## Task goal
Format the records as a numbered list, omitting any blank lines, starting with the first line of the records and going on through the line containing "5 SIERPNIA 2026". Both of those lines are included.
━━━ Material for this exercise ━━━
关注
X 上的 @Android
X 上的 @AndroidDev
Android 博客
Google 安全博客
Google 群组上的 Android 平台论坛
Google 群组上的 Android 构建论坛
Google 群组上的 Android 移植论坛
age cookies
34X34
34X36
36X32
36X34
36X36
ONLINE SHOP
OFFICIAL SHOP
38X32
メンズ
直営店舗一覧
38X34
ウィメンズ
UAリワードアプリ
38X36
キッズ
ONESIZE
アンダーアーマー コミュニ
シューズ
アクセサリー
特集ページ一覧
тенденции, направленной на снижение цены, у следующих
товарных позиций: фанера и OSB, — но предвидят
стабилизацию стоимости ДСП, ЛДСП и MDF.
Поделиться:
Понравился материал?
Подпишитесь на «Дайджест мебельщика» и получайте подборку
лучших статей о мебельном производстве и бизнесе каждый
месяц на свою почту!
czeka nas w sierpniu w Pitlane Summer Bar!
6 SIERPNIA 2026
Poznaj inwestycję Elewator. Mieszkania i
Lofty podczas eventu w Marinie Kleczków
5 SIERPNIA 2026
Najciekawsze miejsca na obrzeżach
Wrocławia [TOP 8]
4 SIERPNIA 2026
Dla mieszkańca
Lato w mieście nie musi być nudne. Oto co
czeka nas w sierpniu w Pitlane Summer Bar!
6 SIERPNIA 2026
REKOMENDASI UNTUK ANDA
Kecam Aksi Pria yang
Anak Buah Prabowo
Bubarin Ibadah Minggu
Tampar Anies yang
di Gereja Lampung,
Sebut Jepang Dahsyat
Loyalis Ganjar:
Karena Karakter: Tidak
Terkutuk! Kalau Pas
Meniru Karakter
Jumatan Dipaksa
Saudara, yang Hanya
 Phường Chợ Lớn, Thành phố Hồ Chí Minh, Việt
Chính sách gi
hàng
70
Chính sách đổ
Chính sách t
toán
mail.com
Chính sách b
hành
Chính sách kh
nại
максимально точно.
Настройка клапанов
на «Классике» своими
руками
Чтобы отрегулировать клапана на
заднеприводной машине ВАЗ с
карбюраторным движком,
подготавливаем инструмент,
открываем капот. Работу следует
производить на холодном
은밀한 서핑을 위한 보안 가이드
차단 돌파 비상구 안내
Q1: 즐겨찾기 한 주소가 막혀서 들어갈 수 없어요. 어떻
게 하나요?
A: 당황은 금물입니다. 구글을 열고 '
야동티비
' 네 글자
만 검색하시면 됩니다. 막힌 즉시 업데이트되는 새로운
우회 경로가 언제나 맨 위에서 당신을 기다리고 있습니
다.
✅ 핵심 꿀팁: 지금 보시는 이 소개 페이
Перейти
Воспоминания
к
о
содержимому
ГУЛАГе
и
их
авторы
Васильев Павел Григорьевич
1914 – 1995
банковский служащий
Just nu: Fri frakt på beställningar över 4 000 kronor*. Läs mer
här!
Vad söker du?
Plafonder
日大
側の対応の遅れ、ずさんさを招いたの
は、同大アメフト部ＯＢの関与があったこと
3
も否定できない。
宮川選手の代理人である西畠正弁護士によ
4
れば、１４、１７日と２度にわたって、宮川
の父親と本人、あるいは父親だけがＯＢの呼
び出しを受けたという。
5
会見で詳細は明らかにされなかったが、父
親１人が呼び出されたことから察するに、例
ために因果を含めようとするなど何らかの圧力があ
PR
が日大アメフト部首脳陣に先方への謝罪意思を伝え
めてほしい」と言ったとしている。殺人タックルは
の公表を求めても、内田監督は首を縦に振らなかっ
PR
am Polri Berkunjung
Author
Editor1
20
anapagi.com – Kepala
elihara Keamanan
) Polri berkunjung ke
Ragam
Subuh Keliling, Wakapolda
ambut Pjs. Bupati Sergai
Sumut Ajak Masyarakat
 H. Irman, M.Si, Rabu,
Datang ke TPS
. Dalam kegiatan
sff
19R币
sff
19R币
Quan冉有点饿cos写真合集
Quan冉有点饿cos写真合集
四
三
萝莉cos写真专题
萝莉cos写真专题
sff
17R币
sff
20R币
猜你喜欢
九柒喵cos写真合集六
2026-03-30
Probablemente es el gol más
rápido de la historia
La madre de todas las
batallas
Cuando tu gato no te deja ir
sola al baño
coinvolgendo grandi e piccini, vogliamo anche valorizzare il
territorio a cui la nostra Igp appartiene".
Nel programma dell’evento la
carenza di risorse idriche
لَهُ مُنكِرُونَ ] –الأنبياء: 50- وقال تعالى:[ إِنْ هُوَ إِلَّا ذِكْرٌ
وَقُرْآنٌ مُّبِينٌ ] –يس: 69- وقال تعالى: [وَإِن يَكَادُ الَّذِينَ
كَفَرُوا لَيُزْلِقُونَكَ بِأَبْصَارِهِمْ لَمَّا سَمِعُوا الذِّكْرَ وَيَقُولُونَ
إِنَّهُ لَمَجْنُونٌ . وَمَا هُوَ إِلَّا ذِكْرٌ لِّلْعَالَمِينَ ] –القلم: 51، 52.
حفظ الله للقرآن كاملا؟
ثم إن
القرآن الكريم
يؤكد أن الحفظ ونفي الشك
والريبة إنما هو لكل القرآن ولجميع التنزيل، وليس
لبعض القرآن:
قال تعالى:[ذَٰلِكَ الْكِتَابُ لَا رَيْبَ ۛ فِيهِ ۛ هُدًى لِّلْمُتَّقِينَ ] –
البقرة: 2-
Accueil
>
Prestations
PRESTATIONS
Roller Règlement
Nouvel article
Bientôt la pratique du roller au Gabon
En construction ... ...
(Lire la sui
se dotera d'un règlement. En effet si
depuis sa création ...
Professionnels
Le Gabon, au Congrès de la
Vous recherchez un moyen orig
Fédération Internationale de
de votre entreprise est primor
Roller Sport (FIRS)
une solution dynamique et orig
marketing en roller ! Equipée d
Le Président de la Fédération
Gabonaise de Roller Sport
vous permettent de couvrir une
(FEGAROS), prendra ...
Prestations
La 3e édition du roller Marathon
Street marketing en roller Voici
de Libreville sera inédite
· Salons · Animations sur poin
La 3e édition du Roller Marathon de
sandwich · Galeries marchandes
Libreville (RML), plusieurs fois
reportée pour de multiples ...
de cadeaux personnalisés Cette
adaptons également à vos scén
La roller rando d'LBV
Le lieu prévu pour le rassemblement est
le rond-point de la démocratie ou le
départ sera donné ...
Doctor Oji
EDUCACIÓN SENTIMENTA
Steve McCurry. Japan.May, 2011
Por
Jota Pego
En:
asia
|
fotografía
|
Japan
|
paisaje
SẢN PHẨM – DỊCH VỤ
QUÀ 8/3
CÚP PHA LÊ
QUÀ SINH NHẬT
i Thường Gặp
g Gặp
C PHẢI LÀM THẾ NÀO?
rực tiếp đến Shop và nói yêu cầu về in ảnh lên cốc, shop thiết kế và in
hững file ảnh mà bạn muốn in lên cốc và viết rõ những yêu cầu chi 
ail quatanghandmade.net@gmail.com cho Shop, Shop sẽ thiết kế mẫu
━━━
## Solution to the exercise
1. 关注
2. X 上的 @Android
3. X 上的 @AndroidDev
4. Android 博客
5. Google 安全博客
6. Google 群组上的 Android 平台论坛
7. Google 群组上的 Android 构建论坛
8. Google 群组上的 Android 移植论坛
9. age cookies
10. 34X34
11. 34X36
12. 36X32
13. 36X34
14. 36X36
15. ONLINE SHOP
16. OFFICIAL SHOP
17. 38X32
18. メンズ
19. 直営店舗一覧
20. 38X34
21. ウィメンズ
22. UAリワードアプリ
23. 38X36
24. キッズ
25. ONESIZE
26. アンダーアーマー コミュニ
27. シューズ
28. アクセサリー
29. 特集ページ一覧
30. тенденции, направленной на снижение цены, у следующих
31. товарных позиций: фанера и OSB, — но предвидят
32. стабилизацию стоимости ДСП, ЛДСП и MDF.
33. Поделиться:
34. Понравился материал?
35. Подпишитесь на «Дайджест мебельщика» и получайте подборку
36. лучших статей о мебельном производстве и бизнесе каждый
37. месяц на свою почту!
38. czeka nas w sierpniu w Pitlane Summer Bar!
39. 6 SIERPNIA 2026
40. Poznaj inwestycję Elewator. Mieszkania i
41. Lofty podczas eventu w Marinie Kleczków
42. 5 SIERPNIA 2026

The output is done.